In C++ we can rotate a point about an arbitrary axis:

  void radRotateAxis( float a, float b, float c, float theta )
  {
    float newX = (
      x*( a*a*(1-cos(theta)) + cos(theta)   ) +
      y*( a*b*(1-cos(theta)) - c*sin(theta) ) +
      z*( a*c*(1-cos(theta)) + b*sin(theta) ) );

    float newY = (
      x*( a*b*(1-cos(theta)) + c*sin(theta) ) +
      y*( b*b*(1-cos(theta)) + cos(theta)   ) +
      z*( b*c*(1-cos(theta)) - a*sin(theta) )  );

    float newZ = (
      x*( a*c*(1-cos(theta)) - b*sin(theta) ) +
      y*( b*c*(1-cos(theta)) + a*sin(theta) ) +
      z*( c*c*(1-cos(theta)) + cos(theta)   )  );

    x = newX ;
    y = newY ;
    z = newZ ;
  }

But as we walk theta 0 -> 2PI this takes the point around a "unit circle" around the axis you're rotating about

How can we make it so as theta 0 -> 2PI the results are about an ellipse of width a, height b?

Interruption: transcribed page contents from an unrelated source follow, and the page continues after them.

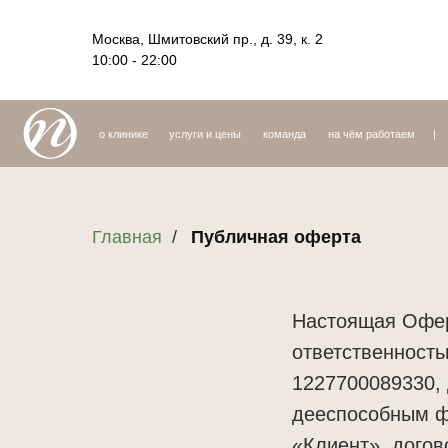
Москва, Шмитовский пр., д. 39, к. 2
10:00 - 22:00
о клинике
услуги и цены
команда
на чём работаем
|
акции
Главная
/
Публичная оферта
Настоящая Офер
ответственност
1227700089330,
дееспособным ф
«Клиент», догов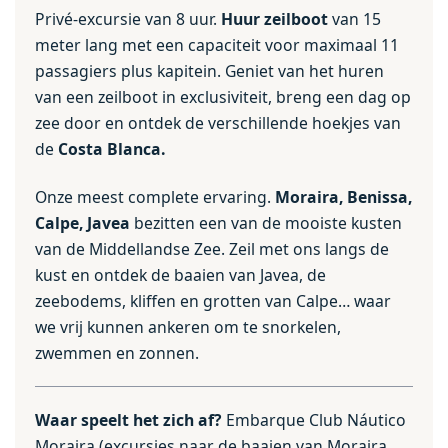
Privé-excursie van 8 uur.
Huur zeilboot
van 15
meter lang met een capaciteit voor maximaal 11
passagiers plus kapitein. Geniet van het huren
van een zeilboot in exclusiviteit, breng een dag op
zee door en ontdek de verschillende hoekjes van
de
Costa Blanca.
Onze meest complete ervaring.
Moraira, Benissa,
Calpe, Javea
bezitten een van de mooiste kusten
van de Middellandse Zee. Zeil met ons langs de
kust en ontdek de baaien van Javea, de
zeebodems, kliffen en grotten van Calpe… waar
we vrij kunnen ankeren om te snorkelen,
zwemmen en zonnen.
Waar speelt het zich af?
Embarque Club Náutico
Moraira (excursies naar de baaien van Moraira,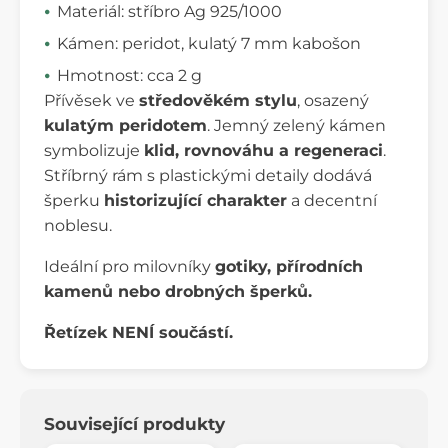
Materiál: stříbro Ag 925/1000
Kámen: peridot, kulatý 7 mm kabošon
Hmotnost: cca 2 g
Přívěsek ve
středověkém stylu
, osazený
kulatým peridotem
. Jemný zelený kámen
symbolizuje
klid, rovnováhu a regeneraci
.
Stříbrný rám s plastickými detaily dodává
šperku
historizující charakter
a decentní
noblesu.
Ideální pro milovníky
gotiky, přírodních
kamenů nebo drobných šperků.
Řetízek NENÍ součástí.
Související produkty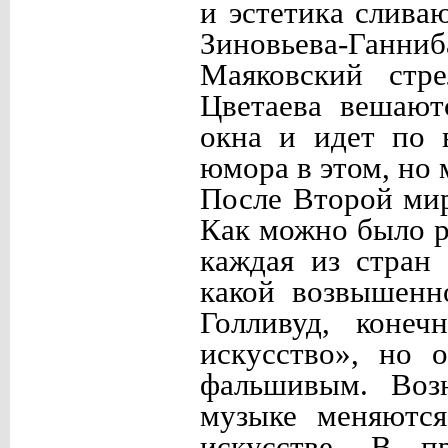
и эстетика слива
Зиновьева-Ганни
Маяковский стр
Цветаева вешают
окна и идет по 
юмора в этом, но 
После Второй мир
Как можно было р
каждая из стран
какой возвышенн
Голливуд, коне
искусство», но 
фальшивым. Возн
музыке меняются
искусстве. В пр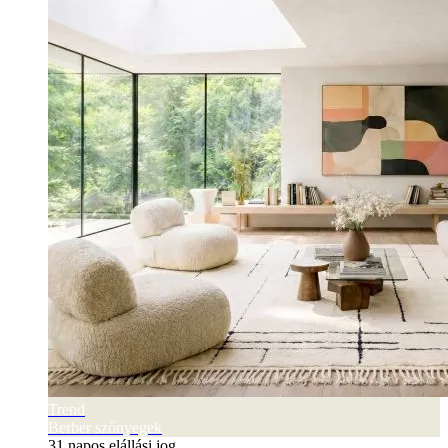
Trend
Berber szőnyegek
31 napos elállási jog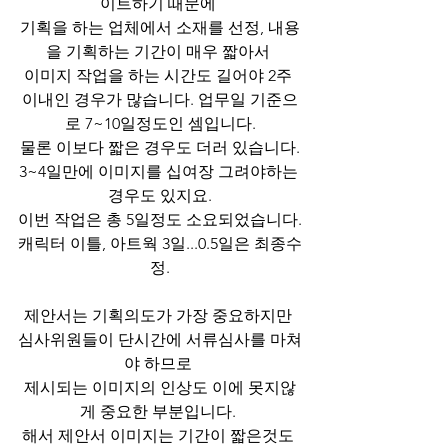
이트하기 때문에 
기획을 하는 업체에서 소재를 선정, 내용
을 기획하는 기간이 매우 짧아서 
이미지 작업을 하는 시간도 길어야 2주 
이내인 경우가 많습니다. 업무일 기준으
로 7~10일정도인 셈입니다.
물론 이보다 짧은 경우도 더러 있습니다.
3~4일만에 이미지를 십여장 그려야하는 
경우도 있지요.
이번 작업은 총 5일정도 소요되었습니다.
캐릭터 이틀, 아트웍 3일...0.5일은 최종수
정.
제안서는 기획의도가 가장 중요하지만 
심사위원들이 단시간에 서류심사를 마쳐
야 하므로 
제시되는 이미지의 인상도 이에 못지않
게 중요한 부분입니다. 
해서 제안서 이미지는 기간이 짧은것도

I do not want to apply transformation matrices to the points after rotating them about the axis - what I'm looking for is an "elliptical" rotation matrix, if anyone knows of such a thing!

+6  A: 

Define a matrix A to scale the target ellipse to a suitable unit circle.

Then the composition of A, the rotation matrix, and the inverse of A is your elliptical rotation matrix.